Additionally, many companies suffered from periodic, but relatively unpredictable, bloats in active database sizes. In every environment with active database development, the databases occasionally bloated due to coding errors. Except in one case, all of these errors did not fit a predictable pattern. However, they did have a predictable bloat effect: over 50 percent growth in less than 24 hours. In about half of the cases, the database was not restored to its original, non-bloated state.
Where does this idea lead us, other than to say you need at least a decade of historical data to correctly estimate your needs based on cycles rather than aggregate data? What if we don't have access to such information or don't have the time to build it?
Fortunately, a few rules of thumb emerge from the data I have in front of me: quadruple each development channel, triple each mail system, and assume that all non-IT databases will bloat at a rate of 100 percent per year, whether they do or not. Non-database storage tends not to spike unless and until an acquisition (either a purchase or being purchased) at which time it will either plummet as executives purge files or explode as people create documentation.

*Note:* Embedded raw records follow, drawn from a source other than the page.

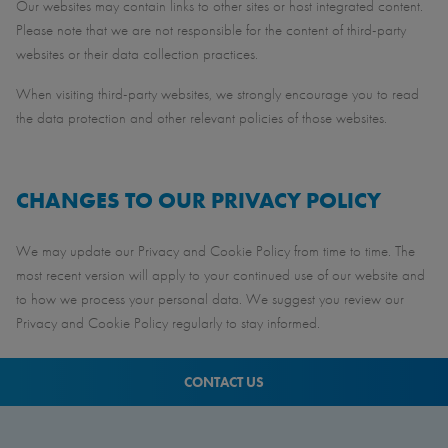
Our websites may contain links to other sites or host integrated content.
Please note that we are not responsible for the content of third-party
websites or their data collection practices.
When visiting third-party websites, we strongly encourage you to read
the data protection and other relevant policies of those websites.
CHANGES TO OUR PRIVACY POLICY
We may update our Privacy and Cookie Policy from time to time. The
most recent version will apply to your continued use of our website and
to how we process your personal data. We suggest you review our
Privacy and Cookie Policy regularly to stay informed.
CONTACT US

The real key lies in managing the growth of the development channels. Depending on your company's development methodology and archive requirements, you could end up managing six versions of your live data (development, QA, and live for two simultaneous systems) for anywhere between one and three years. Each channel requires at least twice its current size in storage capacity; it will be more comfortable running at around 25 percent maximum utilization in case you need to perform rapid copies or restores.

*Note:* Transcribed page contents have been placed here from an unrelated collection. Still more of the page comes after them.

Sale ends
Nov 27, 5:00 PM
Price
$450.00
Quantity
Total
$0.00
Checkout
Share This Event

In most shops, the rest of the storage (e.g., e-mail, smaller databases and files) present us with far less trouble. E-mail grows relatively predictably; files do the same. The smaller databases making up the shadow ERP generally try to stay under the IT manager's radar, so you can count on the "developers" to control them. If they don't, a little friendly reminder to run the appropriate database control tools can earn the IT team a bit of extra political capital for use in another situation.

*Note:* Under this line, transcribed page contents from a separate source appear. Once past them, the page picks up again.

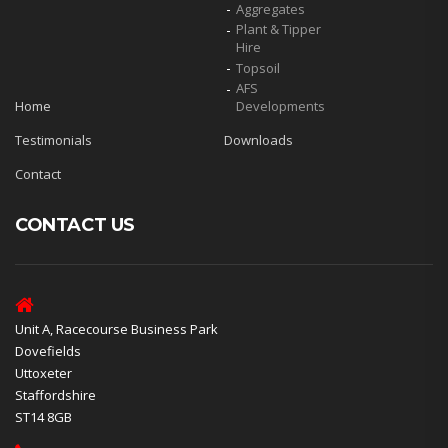
Aggregates
Plant & Tipper
Hire
Topsoil
AFS
Home
Developments
Testimonials
Downloads
Contact
CONTACT US
Unit A, Racecourse Business Park
Dovefields
Uttoxeter
Staffordshire
ST14 8GB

Working the punctuations into the plan
The good thing about regular punctuations is that you do not need to address them immediately. Once you have a grip on when they will occur, you can build their needs into an extended two-to-four-year expansion plan rather than making sudden purchases. When doing a consolidation, build the extra capacity into next year's budget—this defers the cost while showing the decision makers that you have a clear plan for the future.
If you have recently installed new archive/back-up/storage solutions, going back and looking for the punctuations gives you valuable insight into the future. When the inevitable "sudden" demand comes in for new storage, you can coolly lay out your plan to meet the need using existing or readily available resources. This saves you headaches and allows you to continue your move from reactive to proactive infrastructure management.